Cette dernière méthode est la plus courante. De tels dictionnaires ordonnés peuvent être implémentés à l'aide d'une liste d'associations , en superposant une liste doublement chaînée à un dictionnaire normal, ou en déplaçant les données réelles hors du tableau creux (non ordonné) et dans un tableau dense ordonné par insertion.
Soutien linguistique
De nombreux programmes utilisant des tableaux associatifs doivent stocker ces données sous une forme plus permanente, par exemple dans un fichier informatique . Une solution courante à ce problème est un concept généralisé appelé archivage ou sérialisation , qui produit une représentation textuelle ou binaire des objets originaux pouvant être écrite directement dans un fichier. Cette fonctionnalité est généralement implémentée dans le modèle objet sous-jacent, comme .NET ou Cocoa, qui inclut des fonctions standard convertissant les données internes en texte. Le programme peut créer une représentation textuelle complète de n'importe quel groupe d'objets en appelant ces méthodes, qui sont presque toujours déjà implémentées dans la classe de base des tableaux associatifs.

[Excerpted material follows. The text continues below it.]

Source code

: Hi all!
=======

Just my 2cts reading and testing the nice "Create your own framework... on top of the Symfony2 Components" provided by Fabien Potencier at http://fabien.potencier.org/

Pour les programmes manipulant de très grands ensembles de données, ce type de stockage individuel de fichiers est inadapté et un système de gestion de base de données (SGBD) est nécessaire. Certains SGBD stockent nativement des tableaux associatifs en sérialisant les données, puis en stockant ces données sérialisées ainsi que la clé. Les tableaux individuels peuvent ensuite être chargés ou enregistrés dans la base de données à l'aide de leur clé. Ces systèmes de stockage clé-valeur sont utilisés depuis de nombreuses années et ont une histoire aussi longue que celle des bases de données relationnelles (SGBDR) plus courantes. Cependant, un manque de standardisation, entre autres raisons, a limité leur utilisation à des cas spécifiques. Les SGBDR étaient généralement privilégiées pour ces cas, bien que l'enregistrement d'objets dans une SGBDR puisse s'avérer complexe, un problème connu sous le nom d'incompatibilité d'impédance objet-relationnelle .
Après 2010 environ, le besoin de bases de données hautes performances adaptées au cloud computing et reflétant plus fidèlement la structure interne des programmes les utilisant a engendré un regain d'intérêt pour les systèmes de stockage clé-valeur. Ces systèmes permettent de stocker et de récupérer des tableaux associatifs de manière native, ce qui améliore considérablement les performances des flux de travail web courants.